Sadece ona söyleme ihtimali vardı. Adilo peşindeyken hızla bir karara vardı.
“Çok hızlı.
Adilo aceleyle birinci katın etrafına bakındı. Acil bir işi mi vardı? Genç adam anormal derecede hızlı yürüyordu.
“İşte orada!
Adilo sonunda onu Kuzey girişinin yakınında görmeyi başardı.
“B-bekle!”
Adilo peşinden koşarken bağırdı.
“……Benimle bir işin mi var?”
“Sana bir şey sormak istiyorum.”
Genç adam cevap verdiğinde Adilo aceleyle konuştu.
“Bana Kerza’nın masasında ne yaptığını söyleyebilir misin?”
Genç adam hemen cevap vermedi. Ama Adilo kaşlarını çatmasından cevabı tahmin edebiliyordu.
“Anlatmak istemiyorum.”
Adil’in tahmini doğruydu. Genç adam tekrar arkasını döndü ve uzaklaştı. Genç adamın siluetine bakan Adilo şöyle düşündü.
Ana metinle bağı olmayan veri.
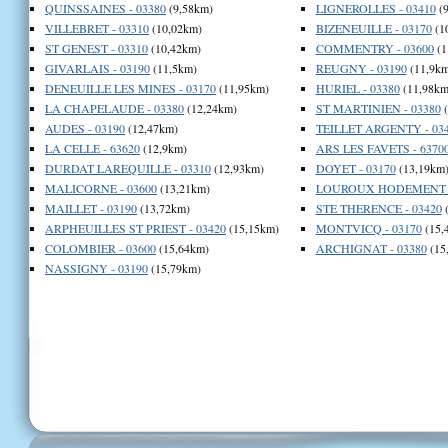
QUINSSAINES - 03380
(9,58km)
LIGNEROLLES - 03410
(9
VILLEBRET - 03310
(10,02km)
BIZENEUILLE - 03170
(1
ST GENEST - 03310
(10,42km)
COMMENTRY - 03600
(1
GIVARLAIS - 03190
(11,5km)
REUGNY - 03190
(11,9km
DENEUILLE LES MINES - 03170
(11,95km)
HURIEL - 03380
(11,98km
LA CHAPELAUDE - 03380
(12,24km)
ST MARTINIEN - 03380
(
AUDES - 03190
(12,47km)
TEILLET ARGENTY - 03
LA CELLE - 63620
(12,9km)
ARS LES FAVETS - 6370
DURDAT LAREQUILLE - 03310
(12,93km)
DOYET - 03170
(13,19km
MALICORNE - 03600
(13,21km)
LOUROUX HODEMENT -
MAILLET - 03190
(13,72km)
STE THERENCE - 03420
(
ARPHEUILLES ST PRIEST - 03420
(15,15km)
MONTVICQ - 03170
(15,
COLOMBIER - 03600
(15,64km)
ARCHIGNAT - 03380
(15
NASSIGNY - 03190
(15,79km)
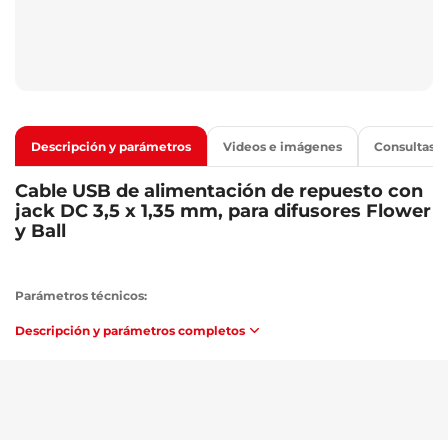
Descripción y parámetros
Videos e imágenes
Consultas
Cable USB de alimentación de repuesto con
jack DC 3,5 x 1,35 mm, para difusores Flower
y Ball
Parámetros técnicos:
Tipo de conector de entrada: USB 2.0 tipo A
Descripción y parámetros completos
Tipo de conector de salida: jack coaxial DC 5V / 3,5 mm x 1,35 mm x
10 mm
Para modelos: Flower, Ball - SX4001, SX4002, SX4003, SX4004,
SX4005, SX4006, SX4007
Longitud del cable de alimentación: 1 m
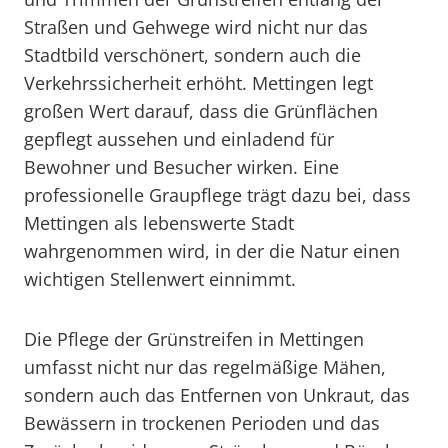
Straßen und Gehwege wird nicht nur das
Stadtbild verschönert, sondern auch die
Verkehrssicherheit erhöht. Mettingen legt
großen Wert darauf, dass die Grünflächen
gepflegt aussehen und einladend für
Bewohner und Besucher wirken. Eine
professionelle Graupflege trägt dazu bei, dass
Mettingen als lebenswerte Stadt
wahrgenommen wird, in der die Natur einen
wichtigen Stellenwert einnimmt.
Die Pflege der Grünstreifen in Mettingen
umfasst nicht nur das regelmäßige Mähen,
sondern auch das Entfernen von Unkraut, das
Bewässern in trockenen Perioden und das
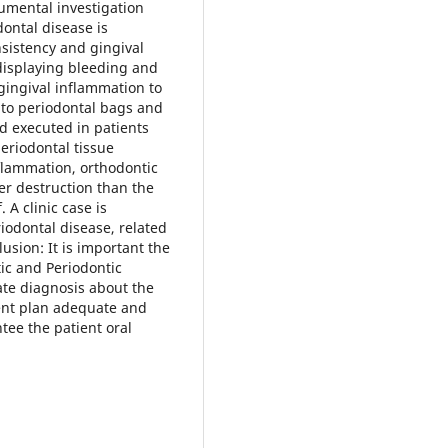
cumental investigation
dontal disease is
nsistency and gingival
 displaying bleeding and
gingival inflammation to
 to periodontal bags and
d executed in patients
eriodontal tissue
nflammation, orthodontic
er destruction than the
 A clinic case is
riodontal disease, related
usion: It is important the
ic and Periodontic
ate diagnosis about the
ment plan adequate and
tee the patient oral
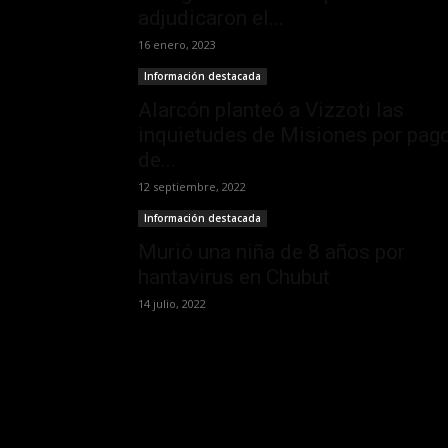
adjudicaron el...
16 enero, 2023
Información destacada
Alarcón planteó a Vizzoti las
inquietudes de Misiones por pag
de...
12 septiembre, 2022
Información destacada
Murió una niña de 8 años por
hantavirus en Chubut
14 julio, 2022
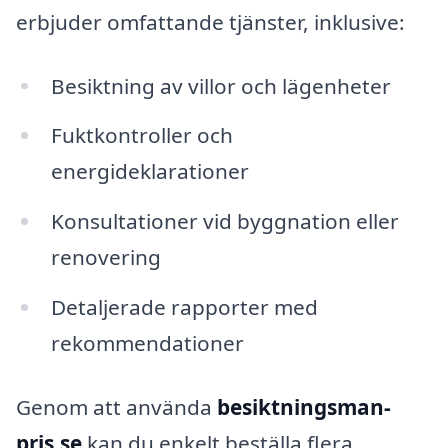
erbjuder omfattande tjänster, inklusive:
Besiktning av villor och lägenheter
Fuktkontroller och
energideklarationer
Konsultationer vid byggnation eller
renovering
Detaljerade rapporter med
rekommendationer
Genom att använda
besiktningsman-
pris.se
kan du enkelt beställa flera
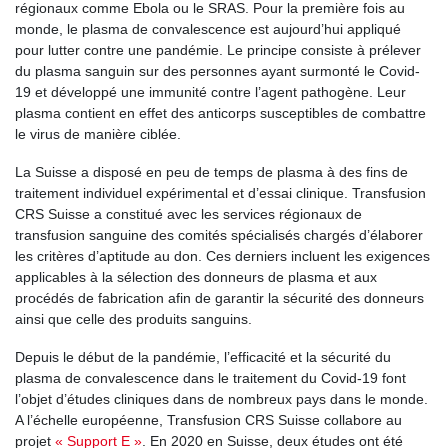
régionaux comme Ebola ou le SRAS. Pour la première fois au
monde, le plasma de convalescence est aujourd’hui appliqué
pour lutter contre une pandémie. Le principe consiste à prélever
du plasma sanguin sur des personnes ayant surmonté le Covid-
19 et développé une immunité contre l’agent pathogène. Leur
plasma contient en effet des anticorps susceptibles de combattre
le virus de manière ciblée.
La Suisse a disposé en peu de temps de plasma à des fins de
traitement individuel expérimental et d’essai clinique. Transfusion
CRS Suisse a constitué avec les services régionaux de
transfusion sanguine des comités spécialisés chargés d’élaborer
les critères d’aptitude au don. Ces derniers incluent les exigences
applicables à la sélection des donneurs de plasma et aux
procédés de fabrication afin de garantir la sécurité des donneurs
ainsi que celle des produits sanguins.
Depuis le début de la pandémie, l’efficacité et la sécurité du
plasma de convalescence dans le traitement du Covid-19 font
l’objet d’études cliniques dans de nombreux pays dans le monde.
A l’échelle européenne, Transfusion CRS Suisse collabore au
projet
« Support E »
. En 2020 en Suisse, deux études ont été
“Bunun olacağını biliyordum.
Bu çok açık bir sonuçtu. Kim neyi anlatacaktı?
Şimdi geri dönerse, isteği yerine getirmediği, çok kolay pes ettiği ve yeteneksiz olduğu için azar işitecekti.
“Onu takip edelim.
Adilo genç adamı uzaktan takip etmeye başladı. Vazgeçebilirdi ama belki de ilginç bir şeyler keşfedebilirdi.
“Ama şimdi ben de gerçekten merak ediyorum.
Adilo genç adamı takip ederken düşündü.
‘Ne hakkında konuştular? Bu zarf da ne?
Daha önce Kerza ile konuşan bir kullanıcı vardı. Şimdi bir Midranker olarak bayrağını dalgalandırıyordu.
‘Onu öldürmeli miyim? Zarfı düşürebilir.
Aklından türlü türlü düşünceler geçiyordu.
* * *
Soo Hyuk kütüphaneye ulaştığında gülümsedi. Sonunda her şeyi halletmişti. Herhangi bir görev ya da başka bir şey yapmasına gerek kalmamıştı. Artık sadece kitap okumanın mutluluğu kalmıştı.
‘Neden peşimden geldiğini anlıyorum……’
Elbette aklında hâlâ bir şey vardı. Spire’da peşinden gelen adamdı bu.
‘Evet, umurumda değil. Zaten vazgeçmiş gibi görünüyordu.
Soo Hyuk bu düşünceden kurtulup kütüphane girişine yaklaştı.